Insomma, è questa contingenza a spiegare perché sul discorso di presentazione del semestre, che Matteo Renzi pronuncerà mercoledì davanti ai nuovi eurodeputati a Strasburgo, e sulla sfilza di consigli dei ministri già programmati per luglio, ben sei a cominciare dalla riunione dell’Eurogruppo e l’Ecofin, ci sia un’attesa molto più viva di quella, non proprio spasmodica, che viene riservata abitualmente agli inizi di altri semestri presidenziali. Oltretutto, dopo metà luglio dovrà tornare a riunirsi il Consiglio Europeo (cioè il vertice dei 28 capi di stato e di governo) per completare il pacchetto delle nomine, nel cui quadro c’è come è noto un’aspirazione italiana per l’Alto Rappresentante per la Politica estera e la Sicurezza: mister (o mistress, come pare?) Pesc. L’impressione è che Renzi cercherà di
prendersi tutto lo spazio politico determinato da questo interesse, con un discorso ambizioso davanti ai deputati e con qualche proposta altrettanto ambiziosa che i suoi ministri, quello dell’Economia ma forse più ancora quelli del Lavoro e dello Sviluppo, presenterebbero nei primi consigli che presiederanno. L’impressione si basa su indiscrezioni che sono circolate sui
media italiani senza trovare, per ora, né conferme né smentite. Una riguarda un richiamo politico che Renzi rivolgerebbe all’Unione sulla necessità di superare il deficit di democrazia che è andato aggravandosi nel fuoco della crisi del debito, cui si è solo parzialmente rimediato con l’indicazione del presidente della Commissione votata dai cittadini e che potrebbe essere oggetto di una riforma dei Trattati da mettere in cantiere.

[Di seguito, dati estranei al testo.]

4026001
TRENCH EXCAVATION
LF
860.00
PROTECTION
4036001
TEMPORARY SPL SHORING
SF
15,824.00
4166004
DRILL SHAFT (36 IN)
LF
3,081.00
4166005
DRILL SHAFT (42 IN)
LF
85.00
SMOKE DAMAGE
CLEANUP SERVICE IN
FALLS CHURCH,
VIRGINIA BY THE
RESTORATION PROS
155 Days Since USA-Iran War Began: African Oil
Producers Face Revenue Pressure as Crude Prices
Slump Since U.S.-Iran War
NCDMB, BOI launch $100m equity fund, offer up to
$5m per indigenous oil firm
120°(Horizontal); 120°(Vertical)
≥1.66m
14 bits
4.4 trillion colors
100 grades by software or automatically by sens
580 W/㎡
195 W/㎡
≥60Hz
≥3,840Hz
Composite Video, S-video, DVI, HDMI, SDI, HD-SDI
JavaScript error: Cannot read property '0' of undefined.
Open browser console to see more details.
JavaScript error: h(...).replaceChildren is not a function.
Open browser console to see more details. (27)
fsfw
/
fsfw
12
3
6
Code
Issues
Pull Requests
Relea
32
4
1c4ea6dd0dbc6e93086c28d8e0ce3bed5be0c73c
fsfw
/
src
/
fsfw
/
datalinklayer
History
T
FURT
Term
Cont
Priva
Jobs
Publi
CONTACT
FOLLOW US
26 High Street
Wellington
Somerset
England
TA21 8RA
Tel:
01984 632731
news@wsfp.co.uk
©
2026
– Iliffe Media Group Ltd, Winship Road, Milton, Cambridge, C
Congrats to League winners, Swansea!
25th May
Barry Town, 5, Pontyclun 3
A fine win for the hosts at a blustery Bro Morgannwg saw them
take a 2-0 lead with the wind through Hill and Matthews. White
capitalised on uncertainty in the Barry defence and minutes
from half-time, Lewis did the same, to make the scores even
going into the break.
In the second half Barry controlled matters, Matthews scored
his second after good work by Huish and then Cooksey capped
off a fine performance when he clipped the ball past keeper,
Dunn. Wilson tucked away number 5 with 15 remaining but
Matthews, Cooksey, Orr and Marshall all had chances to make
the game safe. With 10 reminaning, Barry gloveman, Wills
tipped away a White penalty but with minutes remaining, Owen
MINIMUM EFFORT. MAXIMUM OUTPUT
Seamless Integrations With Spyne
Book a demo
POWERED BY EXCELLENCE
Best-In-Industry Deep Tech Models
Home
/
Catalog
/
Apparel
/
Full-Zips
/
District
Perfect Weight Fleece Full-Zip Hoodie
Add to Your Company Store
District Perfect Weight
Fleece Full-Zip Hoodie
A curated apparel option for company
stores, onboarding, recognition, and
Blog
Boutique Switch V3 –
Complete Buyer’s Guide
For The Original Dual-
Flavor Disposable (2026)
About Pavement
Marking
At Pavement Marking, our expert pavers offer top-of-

Come si vede, siamo nel campo delle vaghezze: di riforma dei Trattati si parla da mesi e da anni e intanto sarebbe utile cominciare a capire che segno dovrebbe avere, più metodo comunitario o più metodo intergovernativo?

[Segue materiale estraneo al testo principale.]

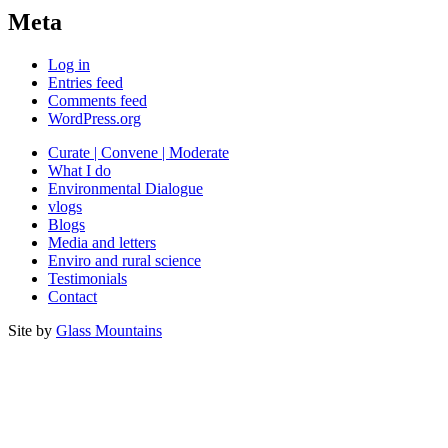
Meta
Log in
Entries feed
Comments feed
WordPress.org
Curate | Convene | Moderate
What I do
Environmental Dialogue
vlogs
Blogs
Media and letters
Enviro and rural science
Testimonials
Contact
Site by
Glass Mountains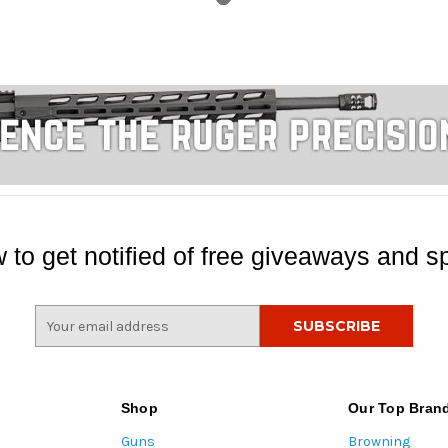
 to get notified of free giveaways and sp
E
m
a
i
l
Shop
Our Top Bran
A
Guns
Browning
d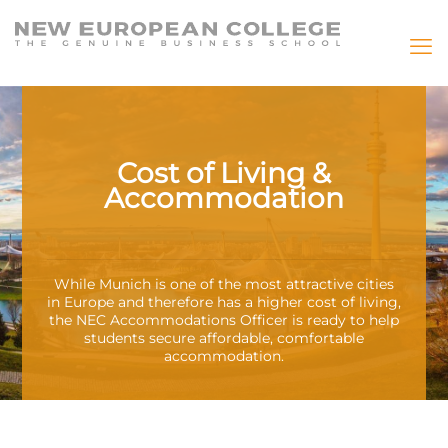
Cost of Living &
Accommodation
While Munich is one of the most attractive cities
in Europe and therefore has a higher cost of living,
the NEC Accommodations Officer is ready to help
students secure affordable, comfortable
accommodation.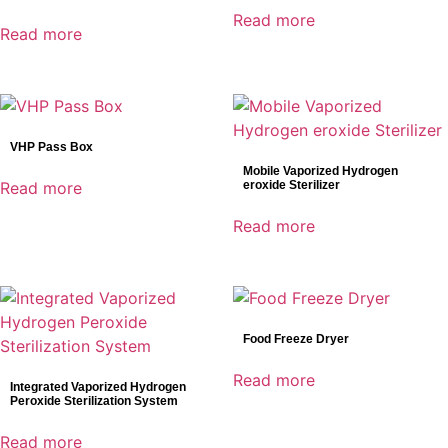
Read more
Read more
VHP Pass Box
Mobile Vaporized Hydrogen
Read more
eroxide Sterilizer
Read more
Food Freeze Dryer
Read more
Integrated Vaporized Hydrogen
Peroxide Sterilization System
Read more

Un’altra indiscrezione pare avere un contenuto ben più concreto. Riguarda un piano di investimenti da 240 miliardi l’anno per cinque anni da finanziare con risorse europee, bilancio comune, fondi strutturali, BEI, con disponibilità nazionali e con fondi di investitori privati, magari incentivati con adeguate misure fiscali. Il programma sarebbe oggetto di un lavoro preparatorio comune di Parigi e di Roma e verrebbe presentato formalmente dal presidente francese François Hollande. È difficile capire
quanto fondamento abbiano queste indiscrezioni.
Per ora Palazzo Chigi e i ministeri tacciono e non commentano, perpetuando peraltro una linea della discrezione che ha reso particolarmente povera l’informazione sulle iniziative e le linee guida della presidenza italiana. E speriamo che di discrezione davvero si tratti e non di assenze e colpevoli ritardi nella preparazione del semestre. Quel che è certo è che il piano italo-francese se si concretizzerà potrebbe, esso sì, rappresentare una svolta positiva e decisiva nella politica economica europea.